ACTION ITEM: If a line of the material contains "front", copy it.

DATA FOR THIS TASK:
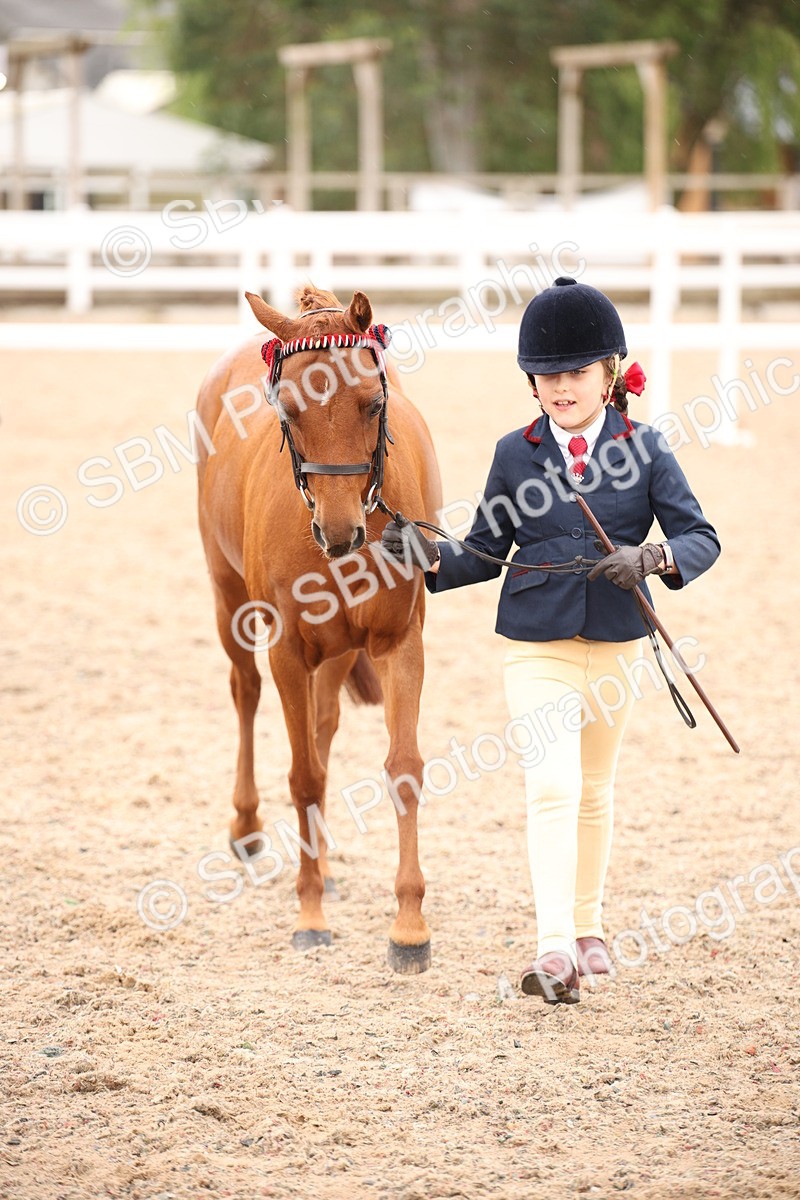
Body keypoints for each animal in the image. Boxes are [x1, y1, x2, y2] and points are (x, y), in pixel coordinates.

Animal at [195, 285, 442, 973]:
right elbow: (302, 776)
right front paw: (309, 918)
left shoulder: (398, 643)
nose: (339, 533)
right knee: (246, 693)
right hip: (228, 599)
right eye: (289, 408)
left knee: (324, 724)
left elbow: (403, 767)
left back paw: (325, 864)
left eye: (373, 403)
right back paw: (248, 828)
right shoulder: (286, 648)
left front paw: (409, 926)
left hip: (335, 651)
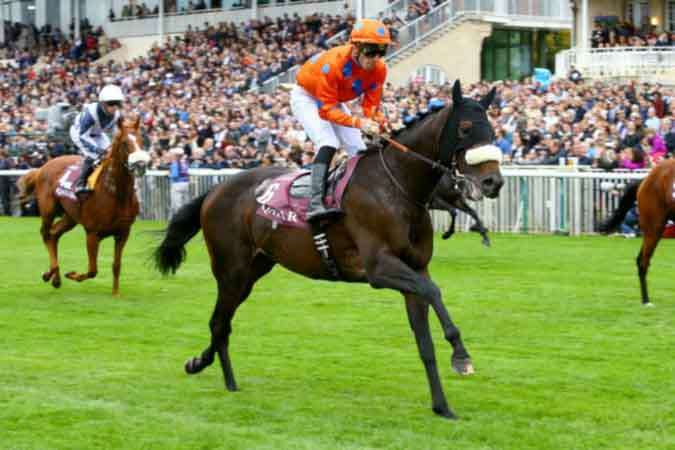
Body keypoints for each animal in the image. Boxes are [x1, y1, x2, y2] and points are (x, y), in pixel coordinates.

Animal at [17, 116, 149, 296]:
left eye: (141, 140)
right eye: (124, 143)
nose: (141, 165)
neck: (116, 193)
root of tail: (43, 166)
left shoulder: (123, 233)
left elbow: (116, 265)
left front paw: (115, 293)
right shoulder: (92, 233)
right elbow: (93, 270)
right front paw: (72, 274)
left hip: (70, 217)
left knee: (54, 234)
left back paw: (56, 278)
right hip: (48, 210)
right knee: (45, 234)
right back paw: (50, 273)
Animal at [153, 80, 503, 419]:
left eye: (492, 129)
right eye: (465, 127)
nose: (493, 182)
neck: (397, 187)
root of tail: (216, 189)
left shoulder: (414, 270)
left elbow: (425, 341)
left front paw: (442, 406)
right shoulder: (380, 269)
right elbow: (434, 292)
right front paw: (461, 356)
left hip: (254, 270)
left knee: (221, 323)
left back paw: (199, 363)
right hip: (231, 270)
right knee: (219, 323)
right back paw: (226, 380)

THE COMPLETED TASK:
right front paw: (309, 918)
left front paw: (409, 926)
left front paw: (115, 293)
right front paw: (72, 274)
left front paw: (442, 406)
right front paw: (461, 356)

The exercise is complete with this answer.